§ **DIRECTION**
Print everything in the records below from the line containing "collector number: 2338" down to the end of the records, copying each line unchanged.

-- START OF RAW DATA --

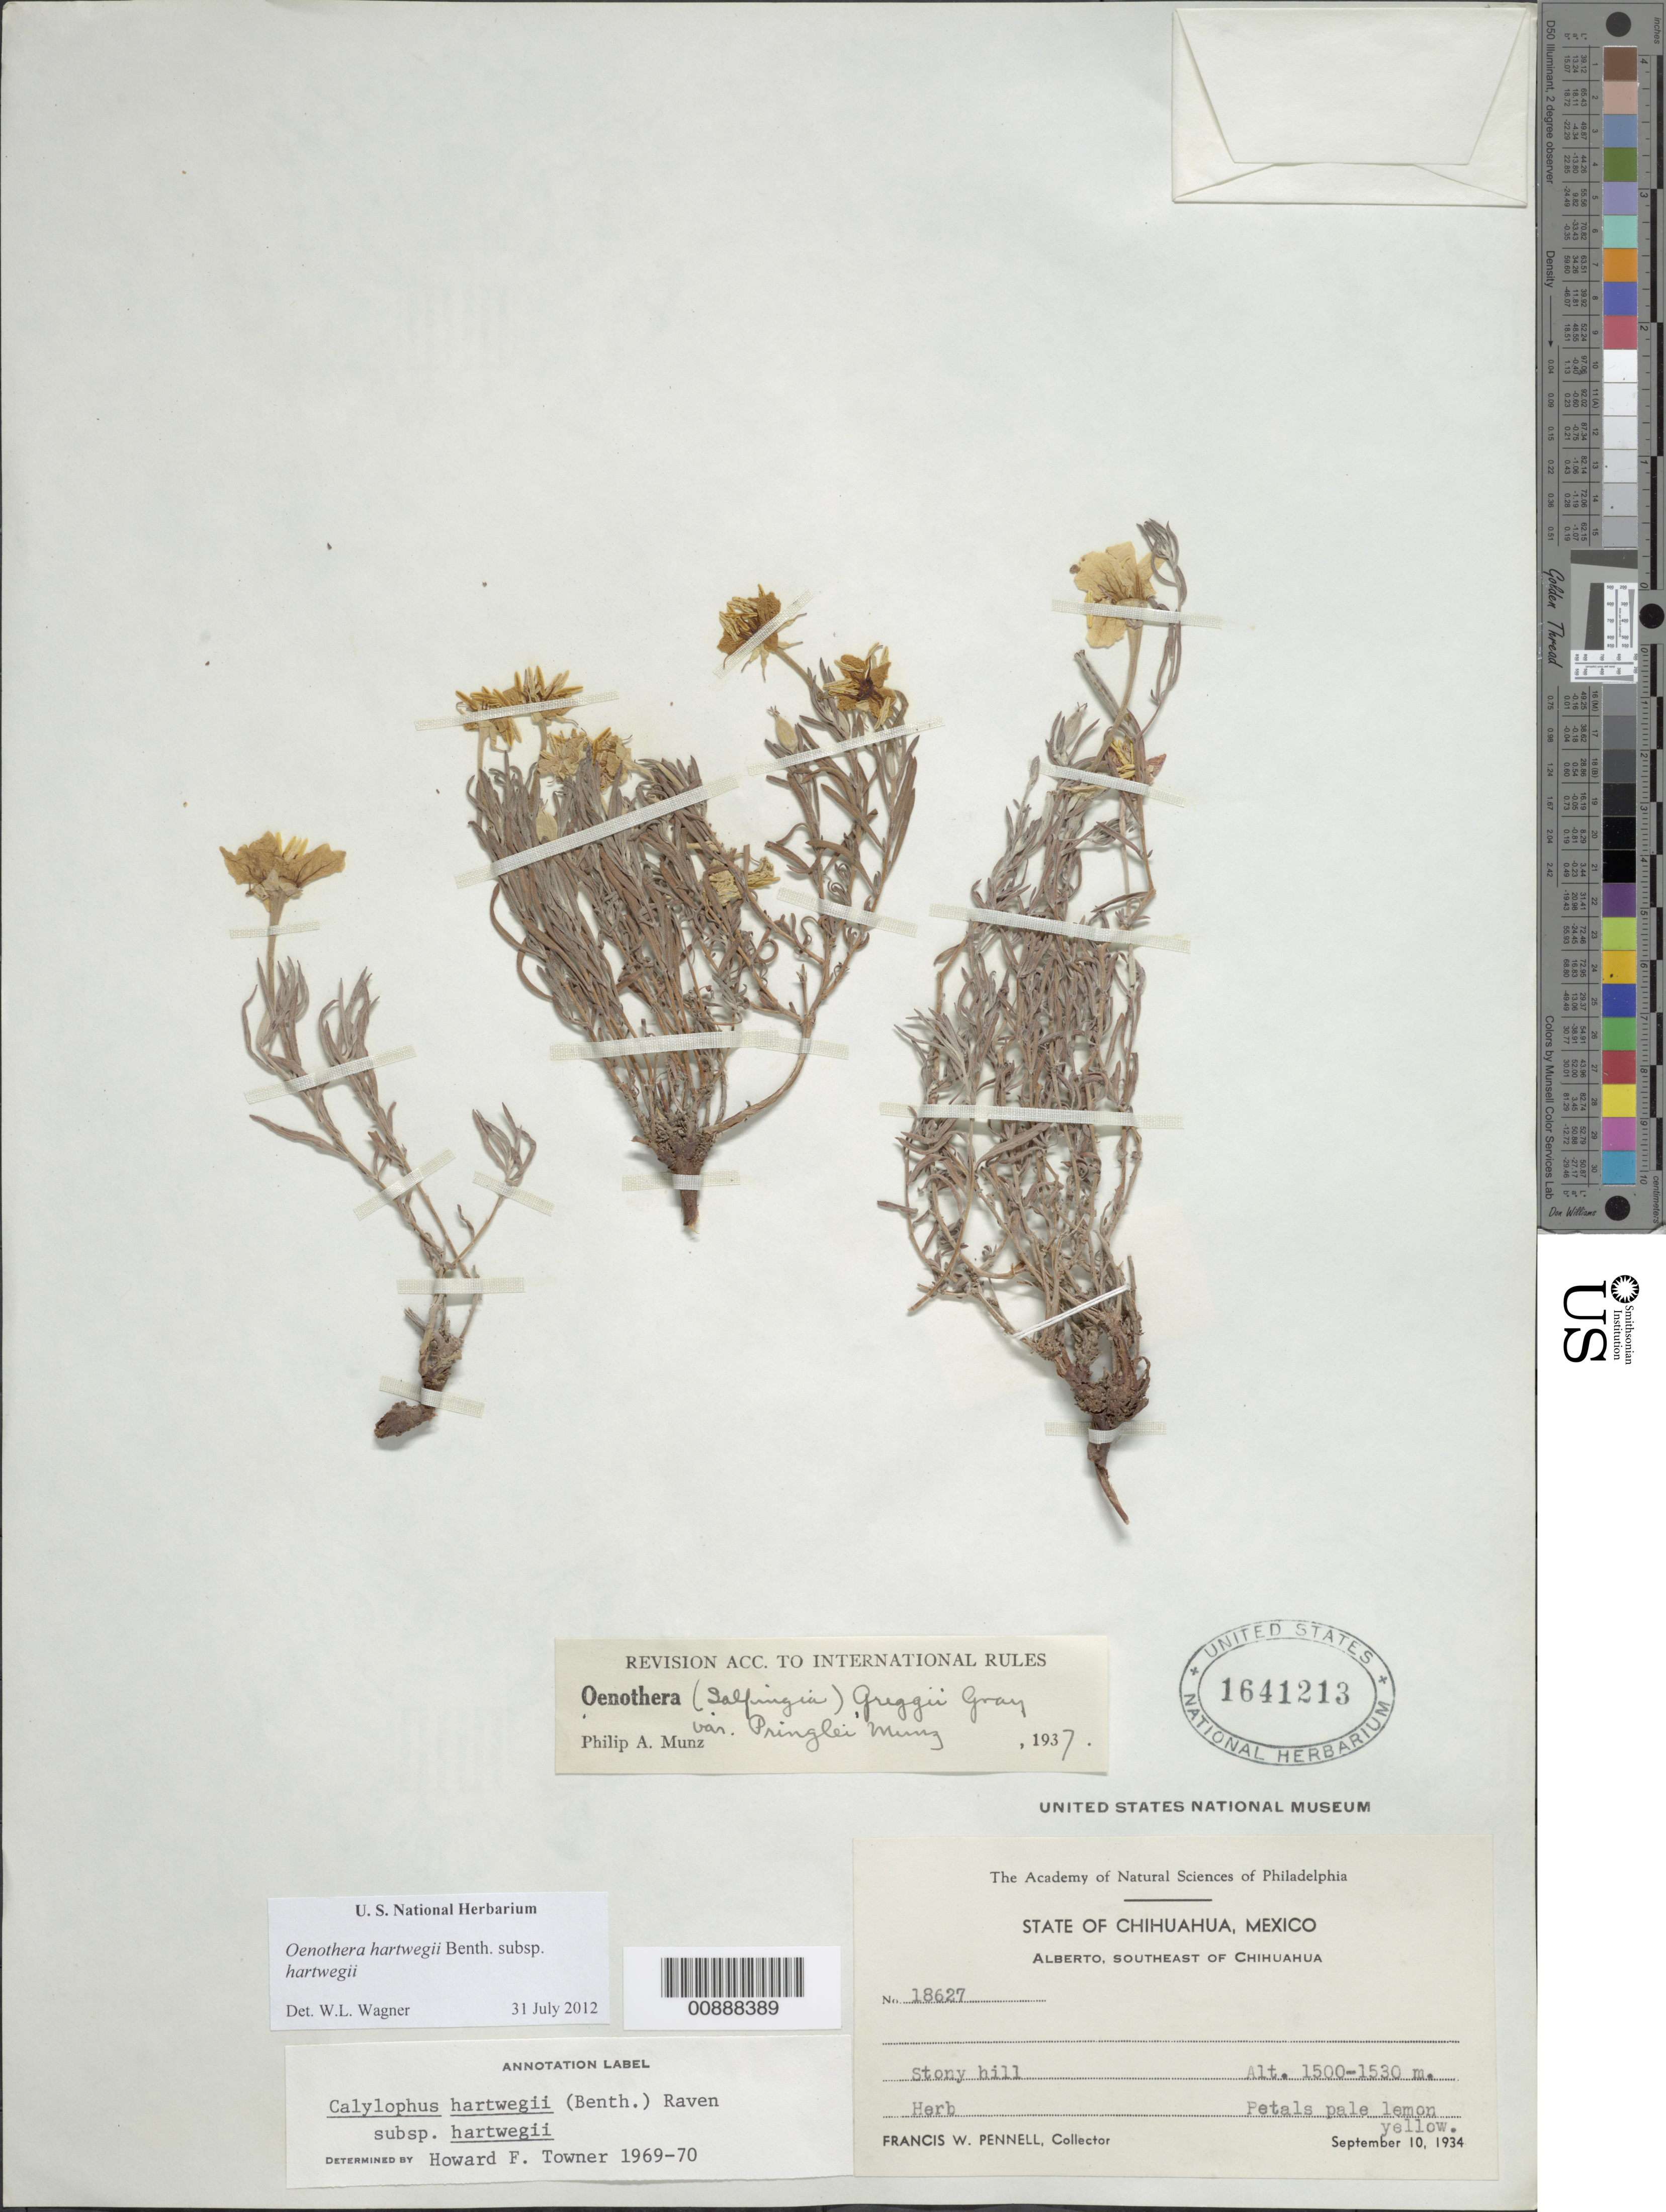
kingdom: Plantae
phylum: Tracheophyta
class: Magnoliopsida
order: Myrtales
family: Onagraceae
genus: Oenothera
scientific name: Oenothera hartwegii subsp. hartwegii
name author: Benth.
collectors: F. W. Pennell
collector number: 18627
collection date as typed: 10 Sep 1934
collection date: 1934-09-10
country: Mexico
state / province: Chihuahua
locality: Alberto, southeast of Chihuahua.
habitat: Stony hill.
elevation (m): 1530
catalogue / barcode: US 1641213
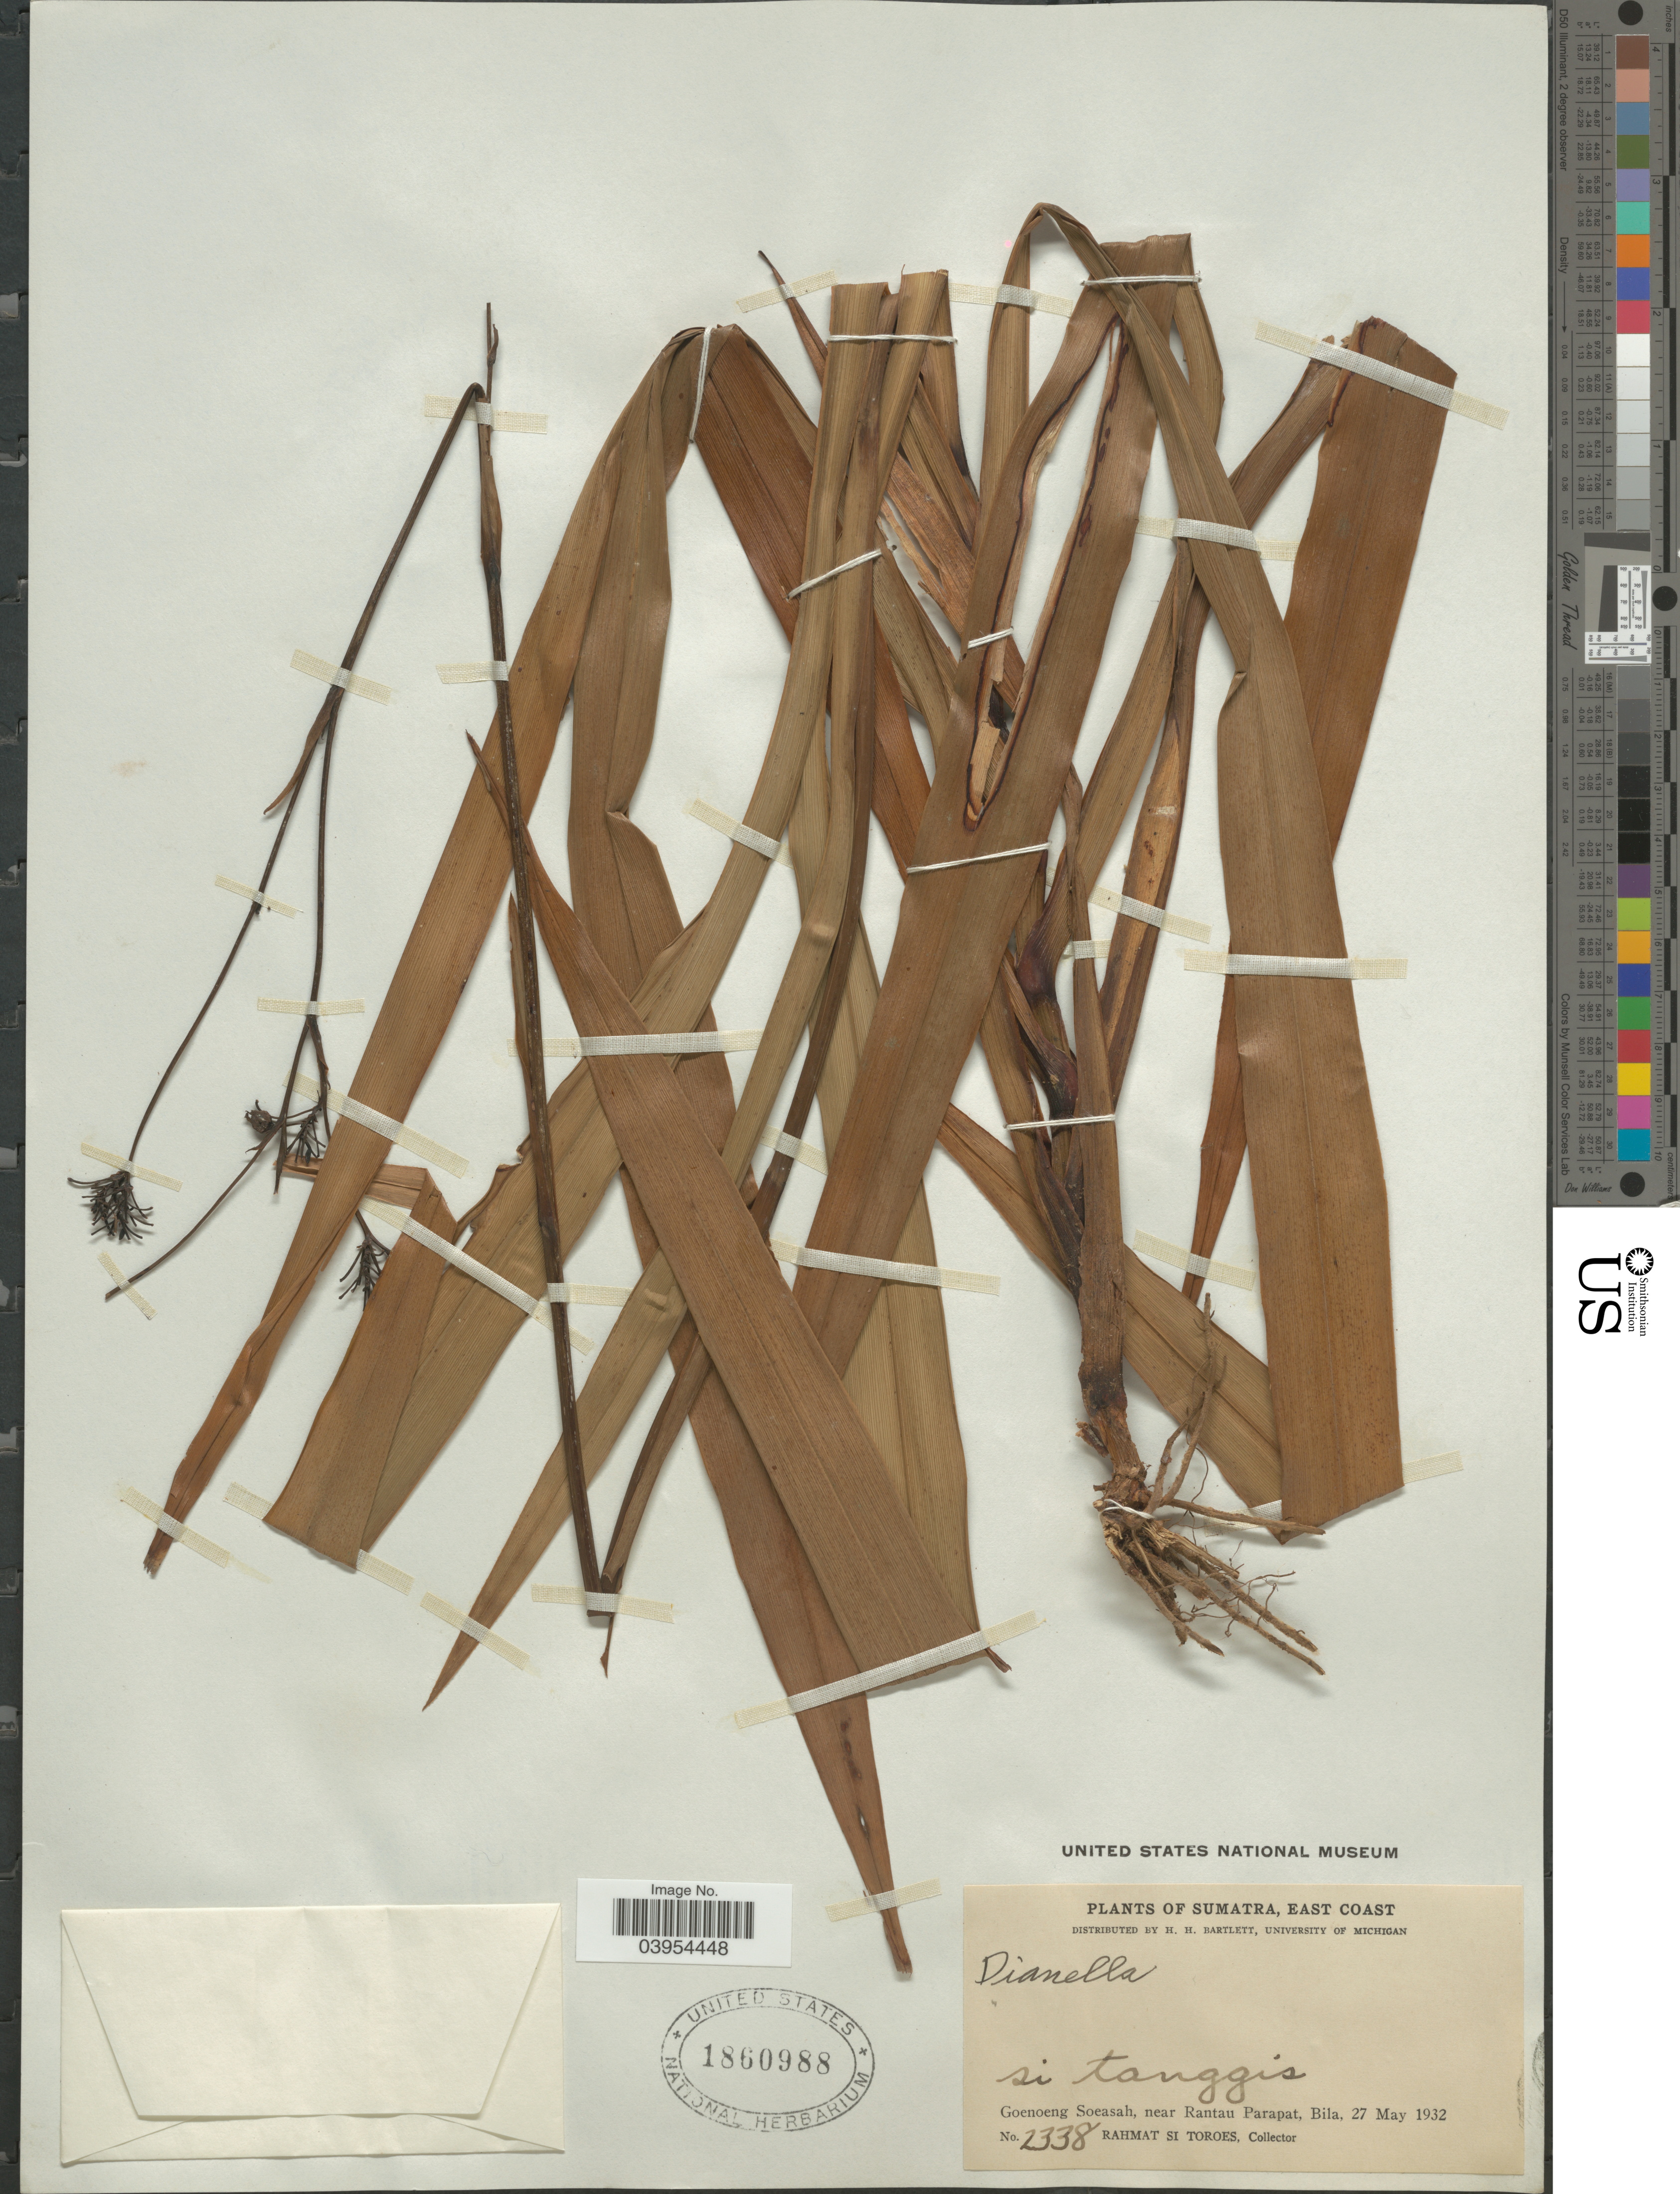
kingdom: Plantae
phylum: Tracheophyta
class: Liliopsida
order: Asparagales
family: Asphodelaceae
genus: Dianella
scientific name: Dianella sp.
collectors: Rahmat Si Boeea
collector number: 2338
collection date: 1932-05-27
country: Indonesia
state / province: Sumatra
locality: East Coast. Goenoeng Soeasah, near Rantau Parapat, Bila.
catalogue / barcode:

-- END OF RAW DATA --

§ **WRITTEN SOLUTION**
collector number: 2338
collection date: 1932-05-27
country: Indonesia
state / province: Sumatra
locality: East Coast. Goenoeng Soeasah, near Rantau Parapat, Bila.
catalogue / barcode:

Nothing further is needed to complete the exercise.